SK8 was very direct-manipulation-oriented. You could do a lot of stuff by dragging objects onto the screen, snapping them together, and opening inspectors to edit visual properties, event-handlers, and attached behaviors. You could grab an arbitrary screen object and drop it into a message box to get an expression that, when evaluated, yielded a reference to the dropped object.
It did a lot with containment--for example, you could put objects on the screen by adding them to a container called the Stage, and there was a containment hierarchy that routed events to handlers. The model was extremely flexible; for example, you can see in the Script Editor that the programmer wants an event to set the fillcolor of rj1 to green, but Dave Yost (one of the SK8 authors) used to like to demonstrate setting the fillcolor to a Clint Eastwood movie, which would then begin playing in the background of the targeted object.
One of the slides at that URL has Dave Yost's Clint Eastwood fillColor displayed in it. :-)
I think you can run it as long as you have a PPC machine. Perhaps one of the Mac OS emulators that emulates the PPC could do it, too, if you had the ROM files.
In case you're not familiar with ROM files, the old Mac OS, before OSX, was not really an operating system in the usual sense; it was really a large subroutine library, the bulk of which was burned into ROMs in Apple hardware. Emulators for the old Mac OS need to have working copies of the contents of those ROMs in order to run the Mac OS. ROM files are a little bit inconvenient to come by unless you have an old working Mac and a tool for copying the ROMs.

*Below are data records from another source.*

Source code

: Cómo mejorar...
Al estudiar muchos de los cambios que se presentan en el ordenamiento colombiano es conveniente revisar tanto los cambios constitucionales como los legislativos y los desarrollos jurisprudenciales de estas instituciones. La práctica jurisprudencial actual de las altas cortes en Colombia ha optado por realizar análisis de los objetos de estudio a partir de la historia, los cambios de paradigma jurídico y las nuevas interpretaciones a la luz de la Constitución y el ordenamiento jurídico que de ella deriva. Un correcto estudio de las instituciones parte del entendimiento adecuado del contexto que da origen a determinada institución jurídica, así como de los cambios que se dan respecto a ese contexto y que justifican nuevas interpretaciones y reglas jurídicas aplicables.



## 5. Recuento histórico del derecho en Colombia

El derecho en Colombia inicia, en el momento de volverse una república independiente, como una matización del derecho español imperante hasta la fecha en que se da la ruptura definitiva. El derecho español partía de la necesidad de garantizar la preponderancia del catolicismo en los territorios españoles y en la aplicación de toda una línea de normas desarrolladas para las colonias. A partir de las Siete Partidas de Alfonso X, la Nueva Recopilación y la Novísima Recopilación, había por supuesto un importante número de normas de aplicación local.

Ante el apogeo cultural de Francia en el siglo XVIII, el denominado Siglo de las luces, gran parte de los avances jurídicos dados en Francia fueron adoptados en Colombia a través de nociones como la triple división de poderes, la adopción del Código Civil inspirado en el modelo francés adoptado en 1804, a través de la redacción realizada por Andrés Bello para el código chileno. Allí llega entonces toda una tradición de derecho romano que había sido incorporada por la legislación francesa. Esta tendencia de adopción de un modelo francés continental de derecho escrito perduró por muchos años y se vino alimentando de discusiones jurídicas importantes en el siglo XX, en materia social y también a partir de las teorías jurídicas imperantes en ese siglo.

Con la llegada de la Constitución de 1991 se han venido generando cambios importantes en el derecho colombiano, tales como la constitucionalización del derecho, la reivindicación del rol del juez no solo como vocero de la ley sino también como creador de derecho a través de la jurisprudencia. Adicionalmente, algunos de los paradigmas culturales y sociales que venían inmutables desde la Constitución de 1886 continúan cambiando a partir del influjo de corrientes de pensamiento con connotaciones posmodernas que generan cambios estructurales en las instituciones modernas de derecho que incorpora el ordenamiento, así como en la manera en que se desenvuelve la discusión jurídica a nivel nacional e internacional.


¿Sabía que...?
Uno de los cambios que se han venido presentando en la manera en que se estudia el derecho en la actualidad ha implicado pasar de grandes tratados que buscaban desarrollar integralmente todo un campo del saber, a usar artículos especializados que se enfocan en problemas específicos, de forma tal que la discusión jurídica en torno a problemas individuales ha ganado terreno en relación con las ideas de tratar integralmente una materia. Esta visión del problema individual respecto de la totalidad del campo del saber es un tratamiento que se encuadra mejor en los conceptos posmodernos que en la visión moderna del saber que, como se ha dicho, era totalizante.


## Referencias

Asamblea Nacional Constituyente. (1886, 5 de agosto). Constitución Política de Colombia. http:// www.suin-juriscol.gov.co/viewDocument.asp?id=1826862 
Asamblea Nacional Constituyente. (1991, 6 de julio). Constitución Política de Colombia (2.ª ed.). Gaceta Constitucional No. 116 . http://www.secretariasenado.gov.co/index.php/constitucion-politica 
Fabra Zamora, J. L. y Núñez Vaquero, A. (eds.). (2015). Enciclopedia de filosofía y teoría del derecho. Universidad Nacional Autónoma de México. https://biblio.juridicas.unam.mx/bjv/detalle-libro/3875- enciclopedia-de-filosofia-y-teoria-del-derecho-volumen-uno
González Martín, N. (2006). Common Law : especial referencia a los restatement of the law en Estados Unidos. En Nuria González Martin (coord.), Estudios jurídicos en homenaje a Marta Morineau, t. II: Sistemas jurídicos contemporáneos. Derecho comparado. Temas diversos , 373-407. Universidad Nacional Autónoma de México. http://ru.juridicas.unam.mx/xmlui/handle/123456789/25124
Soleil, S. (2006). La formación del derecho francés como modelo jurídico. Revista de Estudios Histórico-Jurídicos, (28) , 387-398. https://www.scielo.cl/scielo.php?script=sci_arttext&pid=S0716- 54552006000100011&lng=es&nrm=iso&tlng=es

Way back in 2004 I proposed an open-source project to build a new SK8-like environment, and even got buy-in from some of the original developers and users of SK8. Then I got terribly sick and didn't work on anything at all for a couple of years. When I finally began to work again, it was with a lot less energy and ambition than I'd had before.
If you want to build it you'll need a working copy of MCL and a PPC mac. The requirements may be slightly narrower than that. SK8 had some low-level bits that might rely on some details of the Mac System version or hardware. I don't rememberenough of the details anymore, but you might need to try a few different PPC models and system versions. System 7 or 8 is probably a decent bet, as is any mac hardware that was shipped with it.
Heck, a lot of retail TUIs still run on them (and some of them are in process of being changed to "web apps" bypassing desktop apps). They were yesterday's full stack (design a database, build forms, run CLI commands, write OO code, package and distribute - all in one shell).
I think the post should be titled "programming GUIs" and not "programming UIs".